Tal vez el problema de quienes así actúan sea la escasa atención que dispensan a un elemento que, incluso en la lógica del espectáculo, no cabe desatender. Me refiero al argumento de la obra (que, en el caso al que nos estamos refiriendo, vendría a ser la política en cuanto tal). Aunque quizá, para decirlo con un poco más de precisión, habría que matizar que no es que se desentiendan por completo del argumento, sino que únicamente les interesa como reclamo para capturar la atención del espectador.
Probablemente aquí resida una de las claves que hace comprensible su permanente opción por un específico tipo de relato en el que luego poder inscribirse como protagonistas. Me refiero al relato de la confrontación, a la estrategia permanente del antagonismo. Qué duda cabe de que, desde el punto de vista del atractivo de la narración, el conflicto le gana la partida al acuerdo o la confrontación al consenso, tan aburridos siempre los segundos. No es ahora el momento de entrar a analizar pormenorizadamente las causas de este desequilibrio, ni de entrar en el detalle de por qué el relato de la felicidad parece ayuno de sexy narrativo. En todo caso, no debería venirnos de nuevas: para los profesionales de la cosa es un lugar común que las buenas noticias no son noticia, de la misma manera que deberíamos recordar que los viejos cuentos finalizaban precisamente cuando terminaban las penalidades de los protagonistas, esto es, en el “fueron felices...”, o que, en fin, ya habíamos quedado advertidos por Tolstoi sin excusa (son las primeras palabras con las que se tropieza el lector de su Ana Karenina) de que “todas las familias felices se parecen unas a otras, mientras que cada familia desdichada lo es a su manera”.
Desde el punto de vista narrativo, el conflicto y la confrontación se imponen al acuerdo y el consenso
En todo caso, la obsesión por el tono épico en las intervenciones de este tipo de políticos tiene que ver, sin duda, con este que no decaiga narrativo. Pero ni la vida es una película (o una representación teatral), ni la política puede convertirse en una épica permanente, si no quiere correr el riesgo de desembocar en un esteticismo inane, que se limita a apelar constante y genéricamente a la necesidad de pasar a la práctica, que reivindica una y otra vez los hechos frente a las palabras, mientras se muestra por completo incapaz de presentar propuesta política alguna en concreto (no vaya a ser que los problemas se solucionen y la épica se quede sin objeto).

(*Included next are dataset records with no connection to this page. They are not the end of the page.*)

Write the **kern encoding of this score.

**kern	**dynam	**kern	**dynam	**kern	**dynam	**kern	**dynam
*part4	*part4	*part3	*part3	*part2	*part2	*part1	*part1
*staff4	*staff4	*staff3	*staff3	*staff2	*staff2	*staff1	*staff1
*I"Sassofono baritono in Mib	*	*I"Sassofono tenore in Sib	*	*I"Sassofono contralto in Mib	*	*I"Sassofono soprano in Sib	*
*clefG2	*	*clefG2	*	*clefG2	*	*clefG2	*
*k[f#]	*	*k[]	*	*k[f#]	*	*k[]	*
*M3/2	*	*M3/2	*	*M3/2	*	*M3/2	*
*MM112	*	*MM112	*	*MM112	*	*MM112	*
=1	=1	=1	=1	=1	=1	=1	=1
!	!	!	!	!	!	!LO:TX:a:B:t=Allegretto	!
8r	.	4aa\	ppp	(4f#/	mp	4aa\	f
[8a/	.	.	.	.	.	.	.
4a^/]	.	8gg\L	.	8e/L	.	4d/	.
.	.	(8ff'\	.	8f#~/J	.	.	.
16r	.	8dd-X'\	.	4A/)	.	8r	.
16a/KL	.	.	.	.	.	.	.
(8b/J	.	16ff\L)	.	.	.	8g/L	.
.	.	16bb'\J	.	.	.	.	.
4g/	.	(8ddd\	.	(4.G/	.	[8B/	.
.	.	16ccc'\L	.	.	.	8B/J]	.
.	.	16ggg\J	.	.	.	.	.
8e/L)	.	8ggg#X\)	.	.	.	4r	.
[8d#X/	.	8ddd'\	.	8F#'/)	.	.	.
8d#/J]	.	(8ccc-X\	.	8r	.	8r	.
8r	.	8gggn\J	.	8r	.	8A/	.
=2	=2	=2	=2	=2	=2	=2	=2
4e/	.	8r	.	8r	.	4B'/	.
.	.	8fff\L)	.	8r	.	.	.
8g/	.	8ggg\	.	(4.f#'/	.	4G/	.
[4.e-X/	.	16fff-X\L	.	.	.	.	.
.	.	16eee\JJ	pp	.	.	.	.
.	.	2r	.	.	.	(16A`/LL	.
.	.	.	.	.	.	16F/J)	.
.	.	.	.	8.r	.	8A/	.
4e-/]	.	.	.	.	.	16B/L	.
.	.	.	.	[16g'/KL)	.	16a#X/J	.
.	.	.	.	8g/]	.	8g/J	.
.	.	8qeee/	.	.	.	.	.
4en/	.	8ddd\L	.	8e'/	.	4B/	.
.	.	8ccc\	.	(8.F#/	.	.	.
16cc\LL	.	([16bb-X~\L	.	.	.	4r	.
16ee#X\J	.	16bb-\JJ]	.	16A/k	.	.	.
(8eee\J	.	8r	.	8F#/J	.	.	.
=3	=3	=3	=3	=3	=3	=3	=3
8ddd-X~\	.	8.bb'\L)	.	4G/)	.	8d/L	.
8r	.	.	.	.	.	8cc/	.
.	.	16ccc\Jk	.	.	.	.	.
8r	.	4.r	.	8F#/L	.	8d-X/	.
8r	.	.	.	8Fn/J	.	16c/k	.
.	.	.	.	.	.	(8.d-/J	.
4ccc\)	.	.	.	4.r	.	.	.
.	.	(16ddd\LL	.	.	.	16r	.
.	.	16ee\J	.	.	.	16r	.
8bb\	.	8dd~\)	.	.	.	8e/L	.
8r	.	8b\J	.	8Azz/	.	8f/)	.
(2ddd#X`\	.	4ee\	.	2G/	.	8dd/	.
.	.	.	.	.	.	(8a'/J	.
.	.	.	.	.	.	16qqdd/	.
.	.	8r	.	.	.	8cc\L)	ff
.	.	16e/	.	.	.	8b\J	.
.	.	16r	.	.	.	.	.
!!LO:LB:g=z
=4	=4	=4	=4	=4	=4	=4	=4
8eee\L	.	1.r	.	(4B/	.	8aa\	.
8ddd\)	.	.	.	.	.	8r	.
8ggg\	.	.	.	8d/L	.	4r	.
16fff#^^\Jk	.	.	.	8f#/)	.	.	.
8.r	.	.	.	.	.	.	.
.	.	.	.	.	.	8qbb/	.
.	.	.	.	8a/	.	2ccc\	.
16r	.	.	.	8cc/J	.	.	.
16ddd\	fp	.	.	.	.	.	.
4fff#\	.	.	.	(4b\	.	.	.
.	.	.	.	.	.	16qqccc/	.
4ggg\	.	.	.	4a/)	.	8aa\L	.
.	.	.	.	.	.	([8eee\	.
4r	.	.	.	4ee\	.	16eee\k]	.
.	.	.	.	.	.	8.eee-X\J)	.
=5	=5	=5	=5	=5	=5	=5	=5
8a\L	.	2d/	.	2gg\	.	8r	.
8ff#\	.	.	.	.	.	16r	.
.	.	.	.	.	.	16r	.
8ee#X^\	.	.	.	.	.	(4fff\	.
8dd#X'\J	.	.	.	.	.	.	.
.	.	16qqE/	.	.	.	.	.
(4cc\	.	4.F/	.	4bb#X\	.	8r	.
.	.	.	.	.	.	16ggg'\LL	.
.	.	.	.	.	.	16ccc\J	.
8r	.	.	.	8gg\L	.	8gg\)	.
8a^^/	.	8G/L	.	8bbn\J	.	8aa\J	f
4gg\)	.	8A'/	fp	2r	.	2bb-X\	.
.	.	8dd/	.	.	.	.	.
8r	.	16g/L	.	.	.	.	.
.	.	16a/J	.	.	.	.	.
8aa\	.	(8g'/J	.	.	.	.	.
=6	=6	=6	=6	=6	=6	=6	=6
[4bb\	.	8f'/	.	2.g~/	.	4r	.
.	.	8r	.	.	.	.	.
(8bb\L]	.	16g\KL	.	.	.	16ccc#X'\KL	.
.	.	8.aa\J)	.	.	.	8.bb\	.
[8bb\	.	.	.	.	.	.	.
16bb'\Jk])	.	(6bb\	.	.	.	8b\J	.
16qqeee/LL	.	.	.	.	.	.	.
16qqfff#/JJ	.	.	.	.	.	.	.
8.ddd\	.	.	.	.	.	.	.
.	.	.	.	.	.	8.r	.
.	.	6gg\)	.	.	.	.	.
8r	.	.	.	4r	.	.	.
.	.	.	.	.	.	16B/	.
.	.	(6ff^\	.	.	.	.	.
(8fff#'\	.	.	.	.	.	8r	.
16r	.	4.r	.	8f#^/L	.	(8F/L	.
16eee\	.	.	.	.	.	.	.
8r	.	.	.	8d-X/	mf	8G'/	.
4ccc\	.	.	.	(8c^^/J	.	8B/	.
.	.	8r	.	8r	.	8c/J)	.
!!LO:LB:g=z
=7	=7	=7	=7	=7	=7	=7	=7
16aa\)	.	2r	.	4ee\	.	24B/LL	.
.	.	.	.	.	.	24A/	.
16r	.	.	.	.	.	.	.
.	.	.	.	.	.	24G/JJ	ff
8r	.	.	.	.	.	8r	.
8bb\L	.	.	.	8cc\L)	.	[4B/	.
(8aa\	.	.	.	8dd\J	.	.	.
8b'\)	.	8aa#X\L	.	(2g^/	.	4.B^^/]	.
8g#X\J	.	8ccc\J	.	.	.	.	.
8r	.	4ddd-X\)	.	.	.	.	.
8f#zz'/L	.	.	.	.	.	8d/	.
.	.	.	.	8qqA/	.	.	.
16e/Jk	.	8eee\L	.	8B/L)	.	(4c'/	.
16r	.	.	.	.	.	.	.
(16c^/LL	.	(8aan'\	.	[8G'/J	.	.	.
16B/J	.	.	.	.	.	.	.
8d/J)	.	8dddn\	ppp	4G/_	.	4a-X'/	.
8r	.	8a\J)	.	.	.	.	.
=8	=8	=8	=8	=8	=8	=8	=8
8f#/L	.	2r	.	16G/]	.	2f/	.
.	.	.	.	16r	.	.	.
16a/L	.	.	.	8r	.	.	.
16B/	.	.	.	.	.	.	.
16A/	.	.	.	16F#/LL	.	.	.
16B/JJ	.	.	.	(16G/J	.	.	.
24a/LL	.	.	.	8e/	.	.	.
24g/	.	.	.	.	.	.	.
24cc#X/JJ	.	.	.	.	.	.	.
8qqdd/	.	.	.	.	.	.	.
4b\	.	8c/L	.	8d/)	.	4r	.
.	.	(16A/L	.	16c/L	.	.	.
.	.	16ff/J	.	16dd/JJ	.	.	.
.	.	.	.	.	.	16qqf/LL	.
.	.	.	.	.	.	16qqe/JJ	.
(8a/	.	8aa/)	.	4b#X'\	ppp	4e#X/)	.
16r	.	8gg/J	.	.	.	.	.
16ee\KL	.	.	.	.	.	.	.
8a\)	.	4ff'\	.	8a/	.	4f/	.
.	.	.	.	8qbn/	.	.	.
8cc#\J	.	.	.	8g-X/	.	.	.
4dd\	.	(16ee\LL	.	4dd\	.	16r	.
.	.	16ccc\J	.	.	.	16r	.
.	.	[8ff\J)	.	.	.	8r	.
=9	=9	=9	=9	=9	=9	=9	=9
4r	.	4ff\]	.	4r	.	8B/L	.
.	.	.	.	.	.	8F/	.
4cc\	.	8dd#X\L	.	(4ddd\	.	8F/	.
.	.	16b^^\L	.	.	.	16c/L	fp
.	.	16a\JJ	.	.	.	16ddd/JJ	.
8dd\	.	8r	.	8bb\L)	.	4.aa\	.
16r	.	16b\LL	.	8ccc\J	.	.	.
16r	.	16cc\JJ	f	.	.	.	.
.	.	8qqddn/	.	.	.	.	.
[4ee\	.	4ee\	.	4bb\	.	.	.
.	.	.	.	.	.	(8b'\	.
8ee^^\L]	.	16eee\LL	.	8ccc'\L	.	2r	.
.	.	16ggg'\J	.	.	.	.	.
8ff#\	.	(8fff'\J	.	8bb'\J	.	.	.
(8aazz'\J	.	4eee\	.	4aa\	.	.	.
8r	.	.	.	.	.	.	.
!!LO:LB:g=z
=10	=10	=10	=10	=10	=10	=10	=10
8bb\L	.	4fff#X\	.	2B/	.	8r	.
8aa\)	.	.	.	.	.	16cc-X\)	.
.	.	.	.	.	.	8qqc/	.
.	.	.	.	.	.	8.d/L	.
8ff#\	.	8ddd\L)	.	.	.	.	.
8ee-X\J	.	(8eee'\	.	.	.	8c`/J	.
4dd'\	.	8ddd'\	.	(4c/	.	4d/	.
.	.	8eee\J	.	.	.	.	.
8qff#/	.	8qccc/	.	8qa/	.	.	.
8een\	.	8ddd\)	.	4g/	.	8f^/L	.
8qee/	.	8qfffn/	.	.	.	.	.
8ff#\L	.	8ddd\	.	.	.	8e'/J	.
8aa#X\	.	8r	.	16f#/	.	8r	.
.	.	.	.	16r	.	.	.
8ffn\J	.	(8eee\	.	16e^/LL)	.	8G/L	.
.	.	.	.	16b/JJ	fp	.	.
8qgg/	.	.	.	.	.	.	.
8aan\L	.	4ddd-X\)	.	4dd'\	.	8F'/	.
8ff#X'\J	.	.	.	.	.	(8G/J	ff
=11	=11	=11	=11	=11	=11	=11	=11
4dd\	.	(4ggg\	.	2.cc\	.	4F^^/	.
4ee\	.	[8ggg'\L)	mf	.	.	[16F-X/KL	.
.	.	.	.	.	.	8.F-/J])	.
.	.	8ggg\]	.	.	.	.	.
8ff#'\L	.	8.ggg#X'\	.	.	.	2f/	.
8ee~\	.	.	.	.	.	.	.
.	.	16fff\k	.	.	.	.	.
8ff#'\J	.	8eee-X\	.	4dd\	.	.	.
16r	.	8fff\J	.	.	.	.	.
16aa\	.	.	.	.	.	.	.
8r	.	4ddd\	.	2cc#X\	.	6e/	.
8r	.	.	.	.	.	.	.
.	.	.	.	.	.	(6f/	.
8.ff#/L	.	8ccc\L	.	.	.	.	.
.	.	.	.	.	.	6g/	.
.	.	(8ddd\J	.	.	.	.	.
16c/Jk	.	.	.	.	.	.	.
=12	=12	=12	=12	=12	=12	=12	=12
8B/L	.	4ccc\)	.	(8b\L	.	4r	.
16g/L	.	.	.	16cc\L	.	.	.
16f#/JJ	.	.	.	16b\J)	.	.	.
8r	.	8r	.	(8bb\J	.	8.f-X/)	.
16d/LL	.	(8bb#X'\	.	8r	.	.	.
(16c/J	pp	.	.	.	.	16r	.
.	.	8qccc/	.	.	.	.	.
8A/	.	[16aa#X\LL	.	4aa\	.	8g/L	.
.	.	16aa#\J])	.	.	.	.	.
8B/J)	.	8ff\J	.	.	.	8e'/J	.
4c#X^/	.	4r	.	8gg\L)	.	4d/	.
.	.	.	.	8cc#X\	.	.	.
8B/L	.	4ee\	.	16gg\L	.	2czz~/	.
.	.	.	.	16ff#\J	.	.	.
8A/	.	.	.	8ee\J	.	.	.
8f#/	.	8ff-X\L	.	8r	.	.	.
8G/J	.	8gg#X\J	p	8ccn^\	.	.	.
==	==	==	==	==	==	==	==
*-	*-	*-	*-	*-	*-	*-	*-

Siendo grave, lo peor de todo para quienes convierten el ser vistos en su objetivo primordial no es que la batalla que pretenden librar esté perdida de antemano. A fin de cuentas, el que se encuentra fuera del poder tiene que agitarse continuamente para aparecer, mientras que el que lo detenta, siempre expuesto, no necesita hacer nada (incluso cuando la política tenía argumento alguien que sabía de esto ya decía que lo que de veras desgasta no es el poder, sino la oposición, esto es, quedar fuera de foco). Lo realmente grave de aquellos es que, obsesionados por el protagonismo y jaleados sin descanso por los suyos, el ego termina nublando su vista y acaban haciendo cualquier cosa con tal de ocupar el centro del escenario.
Manuel Cruz es catedrático de Filosofía Contemporánea en la Universidad de Barcelona y portavoz del PSOE en la Comisión de Educación del Congreso de los Diputados.